I am still trying to make this work. I am running AEMR with the latest
mahout-examples-0.2-SNAPSHOT.job in this way (using the Ruby CLI):
ruby elastic-mapreduce -j j-26RJO9A4WJIJS --jar
s3n://myBucket/mahout-code/mahout-examples-0.2-SNAPSHOT.job
--main-class
org.apache.mahout.clustering.syntheticcontrol.dirichlet.Job --arg
s3n://myBucket/mahout-input/synthetic-control.data --arg
s3n://myBucket/mahout-output/dirichlet --arg
org.apache.mahout.clustering.syntheticcontrol.dirichlet.NormalScModelDistribution
--arg 10 --arg 5 --arg 1.0 --arg 1
This gave me the class not found error mentioned in my previous email.
I have tried the following: I moved the DirichletJob class from the
core
project into the exampes project, putting it in
org.apache.mahout.clustering.syntheticcontrol.dirichlet.
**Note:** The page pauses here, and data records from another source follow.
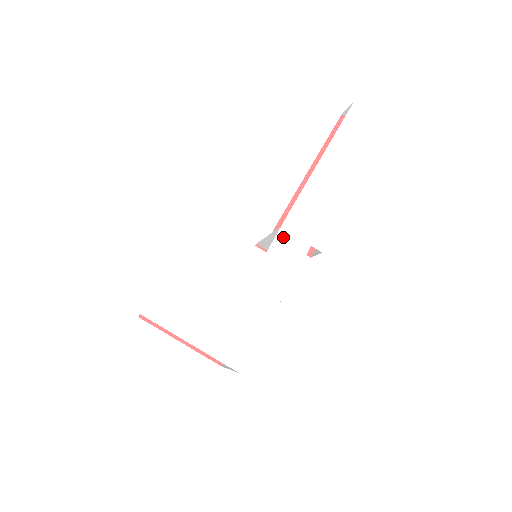
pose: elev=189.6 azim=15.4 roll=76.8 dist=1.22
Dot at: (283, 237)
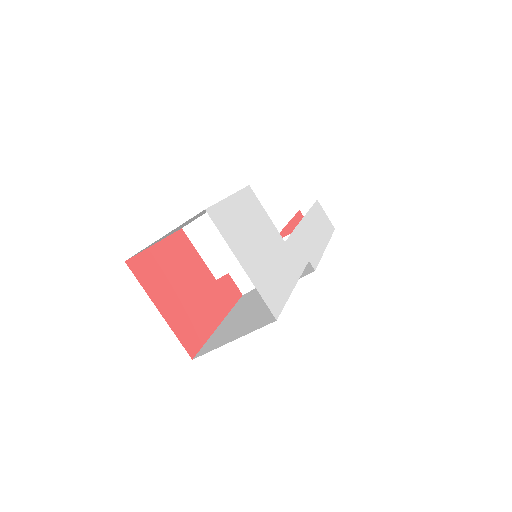
Dot at: (293, 241)
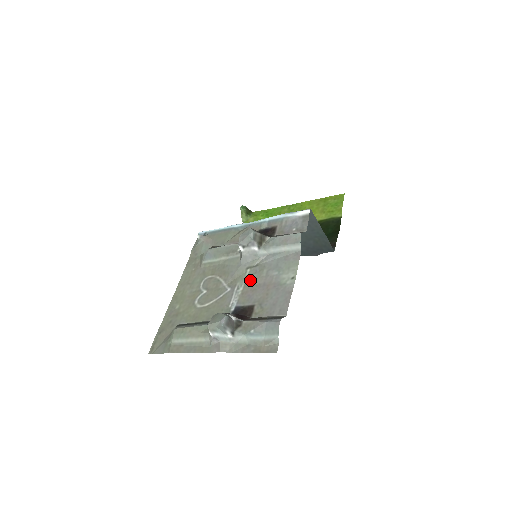
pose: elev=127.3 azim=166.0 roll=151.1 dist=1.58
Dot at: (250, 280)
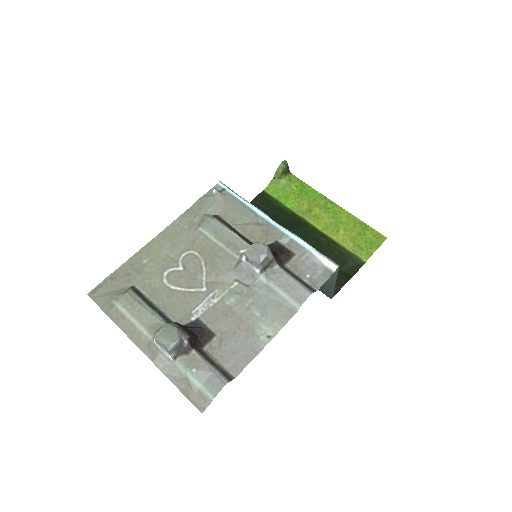
Dot at: (230, 298)
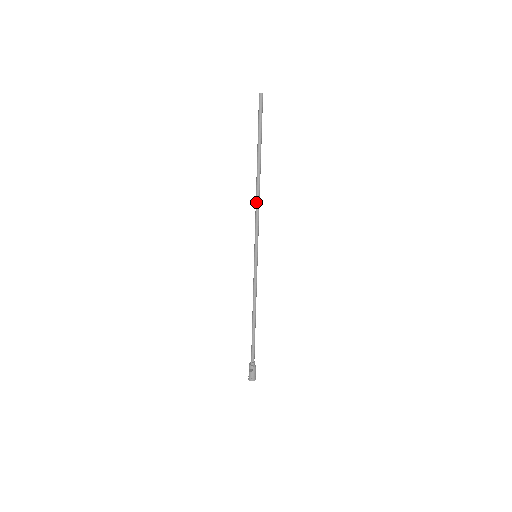
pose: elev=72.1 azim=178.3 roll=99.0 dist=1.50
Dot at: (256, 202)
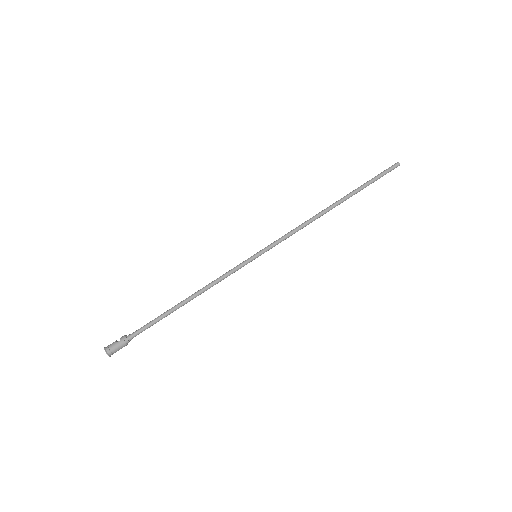
Dot at: (308, 220)
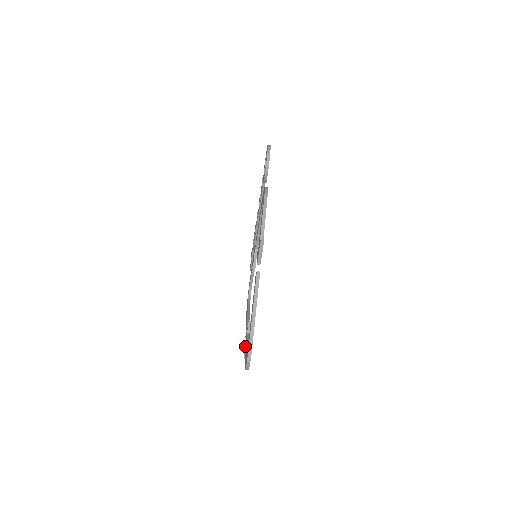
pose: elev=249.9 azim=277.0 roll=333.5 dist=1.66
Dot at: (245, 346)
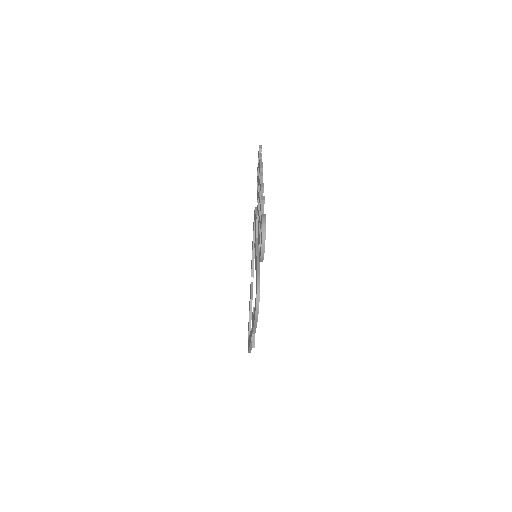
Dot at: occluded
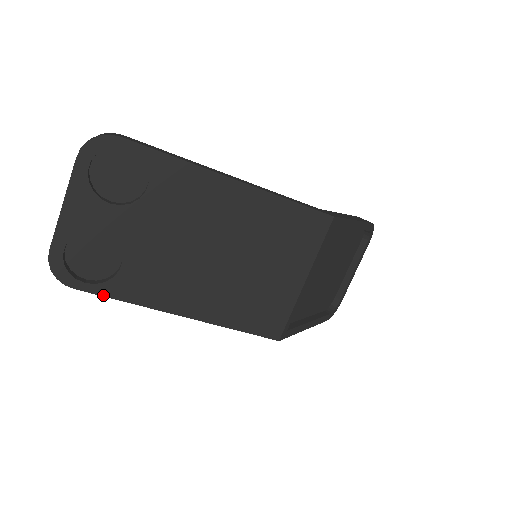
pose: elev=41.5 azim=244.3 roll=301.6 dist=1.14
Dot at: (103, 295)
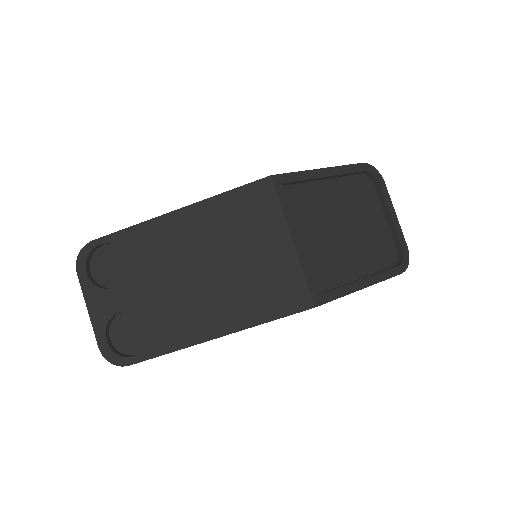
Dot at: (151, 358)
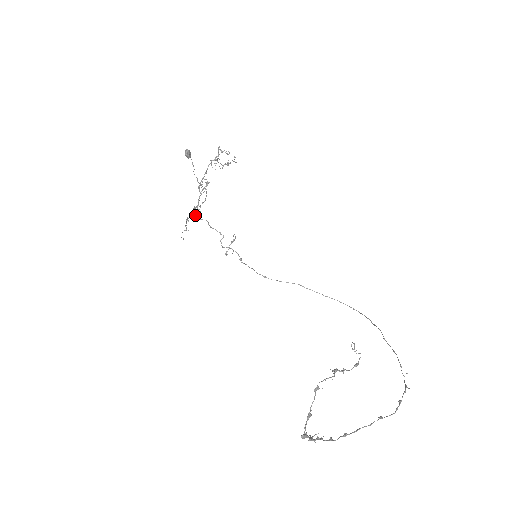
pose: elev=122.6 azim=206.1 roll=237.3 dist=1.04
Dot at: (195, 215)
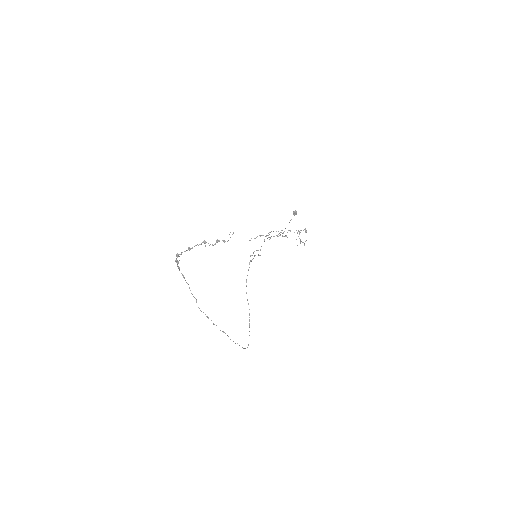
Dot at: (265, 236)
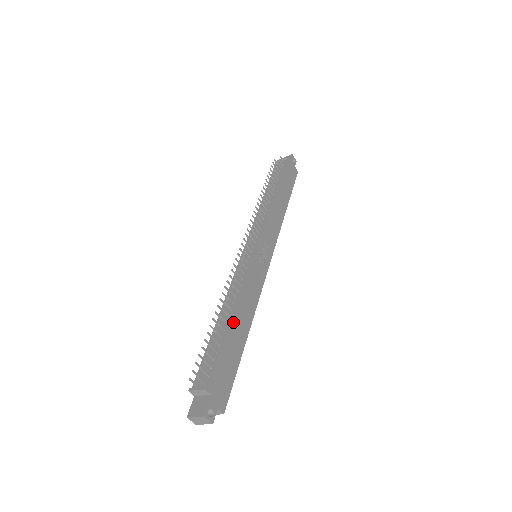
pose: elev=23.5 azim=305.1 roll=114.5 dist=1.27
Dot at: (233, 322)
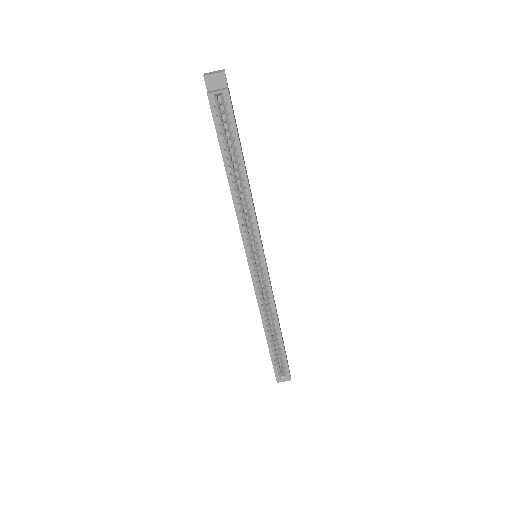
Dot at: occluded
The
rationale for
doing that is that in this way, the classloader does not need to
look into
lib/mahout-core-0.2-SNAPSHOT.jar to obtain DirichletJob.class;
instead it
finds it directly alongside Job.class.
This got me one step further, but an error of the same type stops me
again:
java.lang.ClassNotFoundException:
org.apache.mahout.clustering.syntheticcontrol.dirichlet.NormalScModelDistribution
at java.net.URLClassLoader$1.run(URLClassLoader.java:200)
at java.security.AccessController.doPrivileged(Native Method)
at java.net.URLClassLoader.findClass(URLClassLoader.java:188)
at java.lang.ClassLoader.loadClass(ClassLoader.java:307)
at sun.misc.Launcher$AppClassLoader.loadClass(Launcher.java:301)
at java.lang.ClassLoader.loadClass(ClassLoader.java:252)
at
org.apache.mahout.clustering.dirichlet.DirichletDriver.createState(DirichletDriver.java:125)
at
org.apache.mahout.clustering.dirichlet.DirichletMapper.getDirichletState(DirichletMapper.java:71)
... 8 more
This happens on a .loadClass() from the current thread's classloader.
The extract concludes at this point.